Charles Atkin

Personal information
- Born: 26 February 1889 Sheffield, England
- Died: 9 May 1958 (aged 69) Sheffield, England

Sport
- Sport: Field hockey
- Position: Full-back

Senior career
- Years: Team / Caps / Goals
- 1910–1920: Beckenham / - / -

National team
- Years: Team / Caps / Goals
- 1913–1921: England & GB /  / -

Medal record
Men's field hockey
| Gold medal – first place | 1920 Antwerp | Team competition |

= Charles Atkin =

British field hockey player (1889–1958)

Charles Sydney Atkin (26 February 1889 – 9 May 1958) was a British field hockey player who competed in the 1920 Summer Olympics. He was a member of the British field hockey team which won the gold medal.

== Biography ==
Atkin was educated at Marlborough College and studied at Caius College, Cambridge, where he won a blue in 1909 and 1910 during the varsity match against Oxford. After university, he became a medical student at St Bartholomew's Hospital.

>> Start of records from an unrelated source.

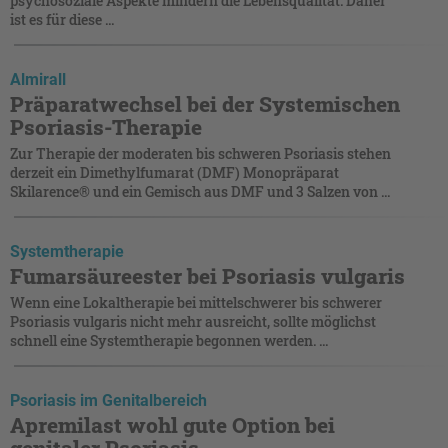
psychosoziale Aspekte mindern die Lebensqualität. Daher
ist es für diese ...
Almirall
Präparatwechsel bei der Systemischen
Psoriasis-Therapie
Zur Therapie der moderaten bis schweren Psoriasis stehen
derzeit ein Dimethylfumarat (DMF) Monopräparat
Skilarence® und ein Gemisch aus DMF und 3 Salzen von ...
Systemtherapie
Fumarsäureester bei Psoriasis vulgaris
Wenn eine Lokaltherapie bei mittelschwerer bis schwerer
Psoriasis vulgaris nicht mehr ausreicht, sollte möglichst
schnell eine Systemtherapie begonnen werden. ...
Psoriasis im Genitalbereich
Apremilast wohl gute Option bei
genitaler Psoriasis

He played club hockey for Beckenham and represented Kent at county level. He made his debut for England in 1913, playing three matches before World War I interrupted his career. He served in the Royal Army Medical Corps as a captain.

After the war, he joined the family medical practice in Sheffield, and at the 1920 Olympic Games in Antwerp, he played as a left back during the hockey competition. His final international appearance was against Ireland in 1921.